Institute of Chemistry and Biochemistry, Freie Universität Berlin, Thielallee 63, 14195 Berlin, Germany.
Toxins (Basel). 2024 May 10;16(5):219. doi: 10.3390/toxins16050219.
Saponin-mediated endosomal escape is a mechanism that increases the cytotoxicity of type I ribosome-inactivating proteins (type I RIPs). In order to actualize their cytotoxicity, type I RIPs must be released into the cytosol after endocytosis. Without release from the endosomes, type I RIPs are largely degraded and cannot exert their cytotoxic effects. Certain triterpene saponins are able to induce the endosomal escape of these type I RIPs, thus increasing their cytotoxicity. However, the molecular mechanism underlying the endosomal escape enhancement of type I RIPs by triterpene saponins has not been fully elucidated. In this report, we investigate the involvement of the basic amino acid residues of dianthin-30, a type I RIP isolated from the plant L., in endosomal escape enhancement using alanine scanning. Therefore, we designed 19 alanine mutants of dianthin-30. Each mutant was combined with SO1861, a triterpene saponin isolated from the roots of L., and subjected to a cytotoxicity screening in Neuro-2A cells. Cytotoxic screening revealed that dianthin-30 mutants with lysine substitutions did not impair the endosomal escape enhancement. There was one particular mutant dianthin, Arg24Ala, that exhibited significantly reduced synergistic cytotoxicity in three mammalian cell lines. However, this reduction was not based on an altered interaction with SO1861. It was, rather, due to the impaired endocytosis of dianthin Arg24Ala into the cells.

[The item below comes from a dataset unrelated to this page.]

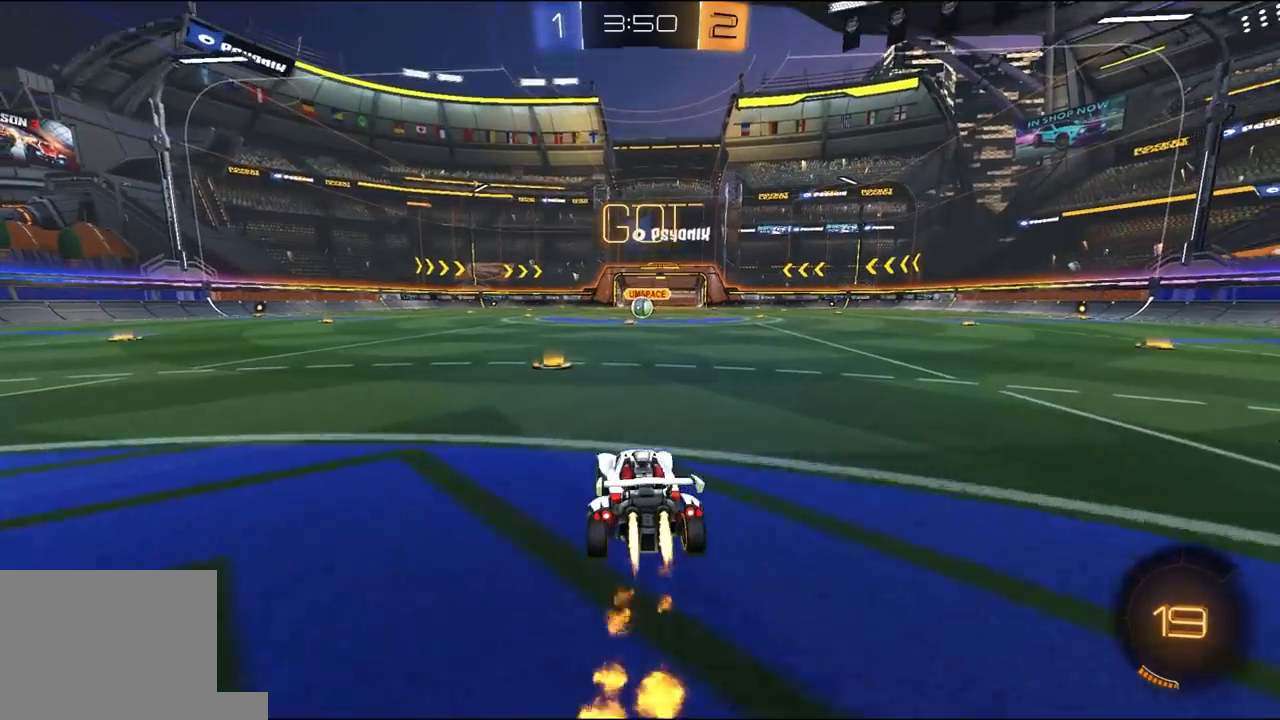
{"buttons": ["Y", "L1", "R1", "R2", "L3"], "left_stick": "up-right", "right_stick": "center", "events": [[17, "left_stick", "center"], [350, "A", "down"], [350, "left_stick", "up-right"], [383, "A", "up"], [383, "L1", "down"], [417, "A", "down"], [417, "L3", "down"], [483, "A", "up"], [483, "Y", "down"]]}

皂素介导的内体逃逸是增加 I 型核糖体失活蛋白(type I RIPs)细胞毒性的一种机制。为了实现其细胞毒性,I 型 RIP 必须在胞吞作用后从内体中释放到细胞质中。如果没有从内体中释放,I 型 RIP 就会被大量降解,无法发挥其细胞毒性作用。某些三萜皂苷能够诱导这些 I 型 RIP 的内体逃逸,从而增加其细胞毒性。然而,三萜皂苷增强 I 型 RIP 内体逃逸的分子机制尚未完全阐明。在本报告中,我们使用丙氨酸扫描研究了从植物 L.中分离出的 I 型 RIP 二蒽酮-30 的碱性氨基酸残基在促进内体逃逸中的作用。因此,我们设计了 19 个二蒽酮-30 的丙氨酸突变体。每个突变体都与从 L.根部分离出的三萜皂苷 SO1861 结合,并在 Neuro-2A 细胞中进行细胞毒性筛选。细胞毒性筛选显示,赖氨酸取代的二蒽酮-30 突变体不会损害内体逃逸增强。有一个特定的二蒽酮突变体 Arg24Ala,在三种哺乳动物细胞系中表现出显著降低的协同细胞毒性。然而,这种减少不是基于与 SO1861 的改变相互作用。相反,是由于 Arg24Ala 二蒽酮的内吞作用受损。